■ EXERCISE DESCRIPTION
Return the lines starting at the one that contains "Android 4.4.4 KitKatまではロック画面にウィジェットを置" and ending at the one that contains "Klauzula informacyjna", including both ends, without any changes. Leave the pictures out of your answer.

■ RECORDS SUPPLIED

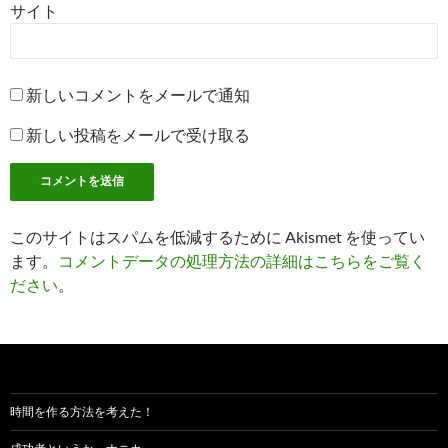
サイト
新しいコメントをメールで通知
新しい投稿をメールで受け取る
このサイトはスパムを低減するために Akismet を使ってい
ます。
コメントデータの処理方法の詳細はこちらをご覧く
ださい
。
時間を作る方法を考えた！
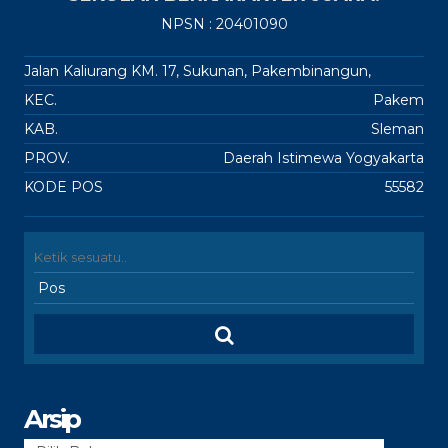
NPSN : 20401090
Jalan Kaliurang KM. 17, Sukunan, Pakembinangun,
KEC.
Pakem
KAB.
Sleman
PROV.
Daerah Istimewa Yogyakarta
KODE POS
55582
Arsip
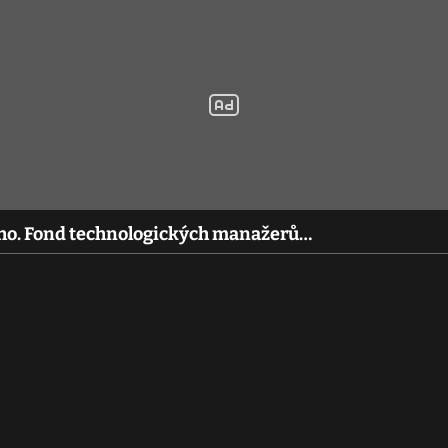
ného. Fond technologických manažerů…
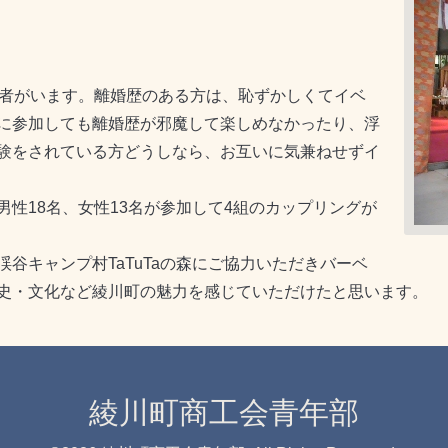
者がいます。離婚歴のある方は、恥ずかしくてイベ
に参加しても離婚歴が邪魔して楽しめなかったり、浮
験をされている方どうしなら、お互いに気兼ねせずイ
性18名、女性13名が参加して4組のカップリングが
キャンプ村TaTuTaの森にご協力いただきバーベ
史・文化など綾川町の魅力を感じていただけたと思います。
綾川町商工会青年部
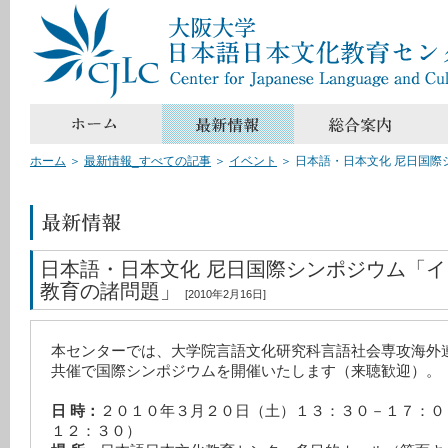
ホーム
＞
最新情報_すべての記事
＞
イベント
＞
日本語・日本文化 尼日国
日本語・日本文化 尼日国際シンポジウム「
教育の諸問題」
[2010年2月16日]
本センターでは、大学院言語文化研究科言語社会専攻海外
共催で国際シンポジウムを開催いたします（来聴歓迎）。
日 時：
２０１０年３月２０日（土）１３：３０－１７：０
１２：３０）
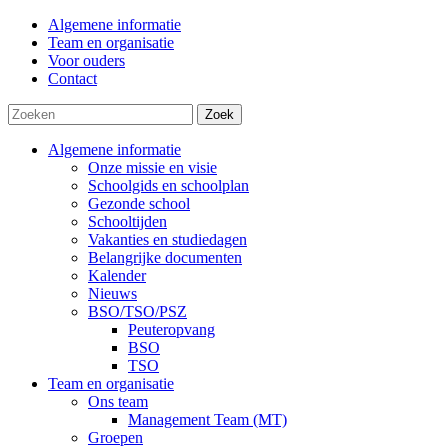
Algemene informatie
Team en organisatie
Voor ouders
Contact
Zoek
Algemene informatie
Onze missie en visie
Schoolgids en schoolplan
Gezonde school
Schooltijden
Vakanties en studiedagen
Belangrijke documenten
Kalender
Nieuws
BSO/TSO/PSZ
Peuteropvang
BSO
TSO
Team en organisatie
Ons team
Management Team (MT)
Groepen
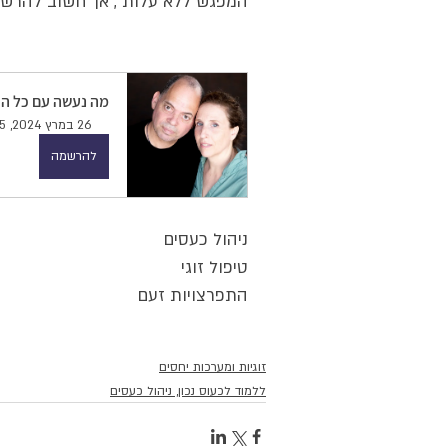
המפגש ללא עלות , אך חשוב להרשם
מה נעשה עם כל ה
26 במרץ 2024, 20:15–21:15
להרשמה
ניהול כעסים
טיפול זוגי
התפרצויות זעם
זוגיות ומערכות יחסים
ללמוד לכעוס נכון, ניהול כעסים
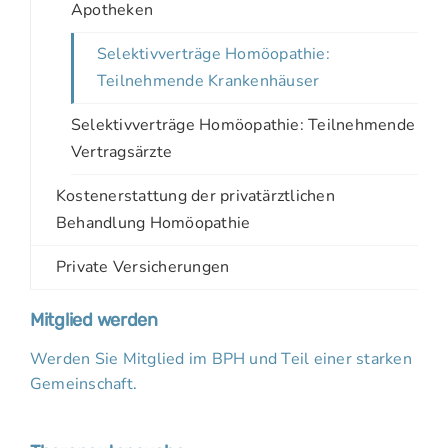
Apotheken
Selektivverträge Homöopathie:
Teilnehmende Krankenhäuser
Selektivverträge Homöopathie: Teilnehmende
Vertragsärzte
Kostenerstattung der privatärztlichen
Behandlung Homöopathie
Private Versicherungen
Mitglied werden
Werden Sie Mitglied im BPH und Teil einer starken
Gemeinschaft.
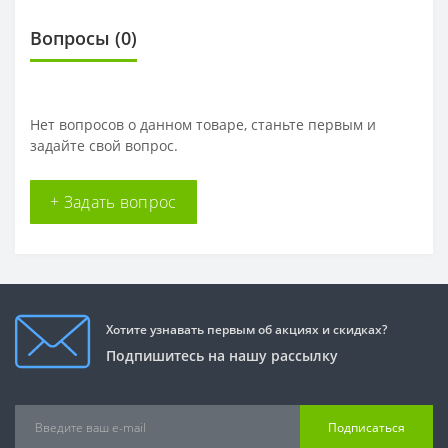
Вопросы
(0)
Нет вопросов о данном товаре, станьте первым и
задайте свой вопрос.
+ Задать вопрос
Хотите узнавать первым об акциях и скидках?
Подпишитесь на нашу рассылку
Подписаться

==

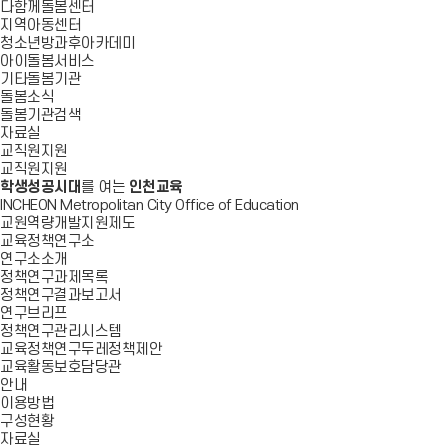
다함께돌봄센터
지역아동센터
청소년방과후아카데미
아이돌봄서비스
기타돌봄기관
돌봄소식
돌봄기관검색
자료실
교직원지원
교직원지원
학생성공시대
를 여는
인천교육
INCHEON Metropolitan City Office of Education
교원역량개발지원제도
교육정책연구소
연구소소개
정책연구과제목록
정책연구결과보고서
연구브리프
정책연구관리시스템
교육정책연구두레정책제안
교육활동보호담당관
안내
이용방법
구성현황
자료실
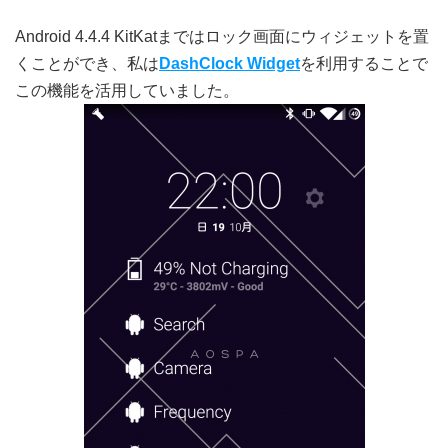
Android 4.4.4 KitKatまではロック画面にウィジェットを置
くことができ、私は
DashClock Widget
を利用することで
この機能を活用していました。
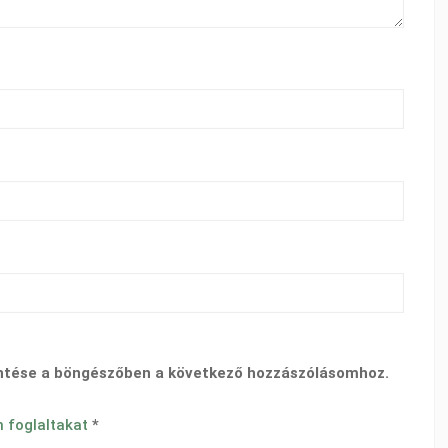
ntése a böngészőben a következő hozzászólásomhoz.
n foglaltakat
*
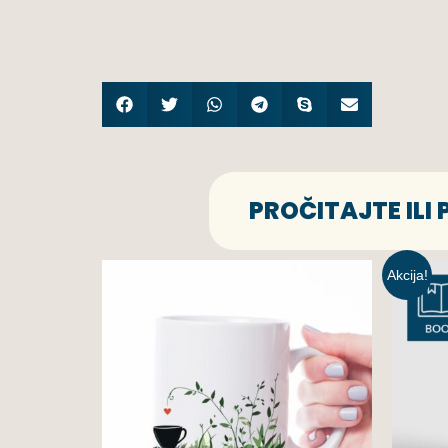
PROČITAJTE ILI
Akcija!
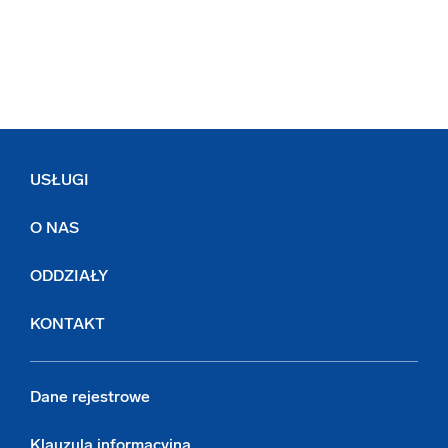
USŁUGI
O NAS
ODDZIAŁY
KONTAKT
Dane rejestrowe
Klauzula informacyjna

■ FINAL ANSWER
Android 4.4.4 KitKatまではロック画面にウィジェットを置
くことができ、私は
DashClock Widget
を利用することで
この機能を活用していました。
ntése a böngészőben a következő hozzászólásomhoz.
n foglaltakat
*
PROČITAJTE ILI
Akcija!
USŁUGI
O NAS
ODDZIAŁY
KONTAKT
Dane rejestrowe
Klauzula informacyjna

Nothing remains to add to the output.